5. Cover with a loose lid, a cloth, or a fermentation airlock. Leave at cool room temperature (18-22°C / 65-72°F). Warmer goes faster; cooler goes slower and produces better flavor.
6. Days 1-2: You may see nothing yet, or slight bubbles. The water will start turning pink.
7. Days 3-5: The liquid will turn a deep ruby. You should see small bubbles rising when you disturb the jar. Taste a small spoonful. It should be slightly salty, slightly earthy, with a faint tang developing.
8. Days 5-7: The kvass is usually ready. It should taste clearly tangy and "alive" — a little effervescence is good. In cool weather, it may need 10-14 days.
9. When the kvass tastes right to you, strain it into clean bottles, leaving any sediment behind. Refrigerate. The beets themselves can be eaten (add them to salads or soup) or used to start a second batch.
SECOND AND THIRD BATCHES
The used beets will make one more batch of kvass, though it will be weaker and paler. For batch two, refill the jar with fresh salted water (same ratio) over the used beets. Ferment 5-7 days. By batch three, the beets are spent — compost them.

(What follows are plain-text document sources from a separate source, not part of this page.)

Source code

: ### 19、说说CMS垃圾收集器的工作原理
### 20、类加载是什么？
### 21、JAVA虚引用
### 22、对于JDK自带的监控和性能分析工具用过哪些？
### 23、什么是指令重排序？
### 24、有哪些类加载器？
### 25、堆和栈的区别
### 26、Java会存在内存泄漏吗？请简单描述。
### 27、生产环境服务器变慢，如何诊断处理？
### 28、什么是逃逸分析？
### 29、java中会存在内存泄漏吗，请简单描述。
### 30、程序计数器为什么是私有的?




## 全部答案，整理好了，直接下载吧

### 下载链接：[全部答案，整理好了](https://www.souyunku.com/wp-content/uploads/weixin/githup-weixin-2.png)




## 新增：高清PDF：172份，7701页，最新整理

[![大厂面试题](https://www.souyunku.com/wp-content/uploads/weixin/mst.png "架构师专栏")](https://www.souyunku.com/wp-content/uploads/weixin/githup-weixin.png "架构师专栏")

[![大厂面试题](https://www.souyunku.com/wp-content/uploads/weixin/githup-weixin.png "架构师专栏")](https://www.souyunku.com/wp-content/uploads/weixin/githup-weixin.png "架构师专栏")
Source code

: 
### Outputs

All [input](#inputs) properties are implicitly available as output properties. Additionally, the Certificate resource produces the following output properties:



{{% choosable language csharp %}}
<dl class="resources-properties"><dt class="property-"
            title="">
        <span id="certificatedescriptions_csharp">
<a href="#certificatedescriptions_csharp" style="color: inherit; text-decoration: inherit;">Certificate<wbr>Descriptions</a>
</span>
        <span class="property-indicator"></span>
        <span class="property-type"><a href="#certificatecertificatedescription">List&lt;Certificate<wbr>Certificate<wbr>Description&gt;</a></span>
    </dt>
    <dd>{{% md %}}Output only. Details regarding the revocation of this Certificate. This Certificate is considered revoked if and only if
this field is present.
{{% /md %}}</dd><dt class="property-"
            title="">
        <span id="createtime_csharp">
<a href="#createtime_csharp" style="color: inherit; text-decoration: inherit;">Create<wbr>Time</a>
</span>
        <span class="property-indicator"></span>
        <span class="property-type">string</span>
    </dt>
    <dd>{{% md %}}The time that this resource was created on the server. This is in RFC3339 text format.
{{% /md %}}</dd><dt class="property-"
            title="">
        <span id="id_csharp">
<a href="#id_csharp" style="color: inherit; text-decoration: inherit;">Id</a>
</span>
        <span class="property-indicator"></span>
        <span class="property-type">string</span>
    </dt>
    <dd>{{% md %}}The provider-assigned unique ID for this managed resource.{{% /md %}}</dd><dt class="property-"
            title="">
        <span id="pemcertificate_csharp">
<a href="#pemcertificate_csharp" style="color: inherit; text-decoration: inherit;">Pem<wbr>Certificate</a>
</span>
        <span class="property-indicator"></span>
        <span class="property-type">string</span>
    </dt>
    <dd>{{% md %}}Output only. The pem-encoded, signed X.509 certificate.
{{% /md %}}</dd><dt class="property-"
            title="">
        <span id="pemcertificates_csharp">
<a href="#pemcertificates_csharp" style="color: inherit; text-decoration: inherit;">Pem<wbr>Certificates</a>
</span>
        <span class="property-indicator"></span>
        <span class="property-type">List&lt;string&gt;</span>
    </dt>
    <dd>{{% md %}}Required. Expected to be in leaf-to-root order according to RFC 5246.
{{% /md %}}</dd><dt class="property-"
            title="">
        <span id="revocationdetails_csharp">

For continuous kvass, reserve 1 cup of the finished kvass as a starter for the next batch. This significantly speeds subsequent fermentations — 3-4 days instead of 5-7.
HOW TO USE IT
Drink straight:
- A shot (30-60ml) first thing in the morning, on an empty stomach. The traditional tonic dose.
- A small glass after a heavy meal as a digestive.
- Mixed 1:1 with mineral water as a longer Lenten refreshment.
Cook with it:
- As the cold base of holodnik or svekolnik — cold borscht. Combine with chopped cucumber, hard-cooked egg (feast days only), boiled potato, dill, spring onion, and dress with sour cream (feast days) or plain on fasting days.
- In place of vinegar in beet-based salad dressings.
- As a braising liquid for root vegetables — beets, carrots, parsnips, potatoes.
- Instead of water in a pot of lentils for deeper earthiness.
The beets left behind:
- Chopped into grain bowls with a drizzle of oil
- Added to shchi or borscht (they still have color and flavor)
- Puréed with garlic and walnut for a deep-red spread
TROUBLESHOOTING
White film on top (kahm yeast): Normal at higher temperatures. Skim off and continue. If it grows back within a day, your kitchen may be too warm.
Fuzzy mold: Throw out the whole batch and start over. Mold means the beets were not submerged, or the jar or water was contaminated.
Slimy brine: The beets were grated or chopped too fine, feeding the wrong bacteria. Use chunkier beets next time.
No bubbles, no color change after 3 days: Water may be chlorinated (kills the fermentation bacteria), or the kitchen is too cold, or the salt is iodized. Dechlorinate water by letting it sit uncovered overnight; use non-iodized salt; move to a warmer spot.
Too alcoholic-tasting: You fermented too long or too warm. Refrigerate and use for cooking rather than drinking. Next batch, stop at 4-5 days.
STRICT DAYS AND XEROPHAGY
Beet kvass contains only vegetables, salt, and water. It is permissible on every fasting day including xerophagy. Monastics in Ukraine and Russia have historically considered it one of the few permitted "prepared" foods on the strictest days, since it requires no cooking.
NOTES
Beet kvass keeps 3-4 weeks in the fridge. The flavor mellows over time — the sharpest tang is in the first week; by week three it is rounder and more wine-like.
The color will stain everything. Wear an apron. Do not pour it into a white sink without thinking about it. Your pee may turn pink for a day — this is beeturia, harmless, and happens to about 14% of people who eat beets.
This kvass is also called "bourshi kvas" in Ukraine and is the traditional starter for real Ukrainian borshch — a good cook adds a cup of beet kvass to the pot at the end of cooking for depth that vinegar alone cannot provide.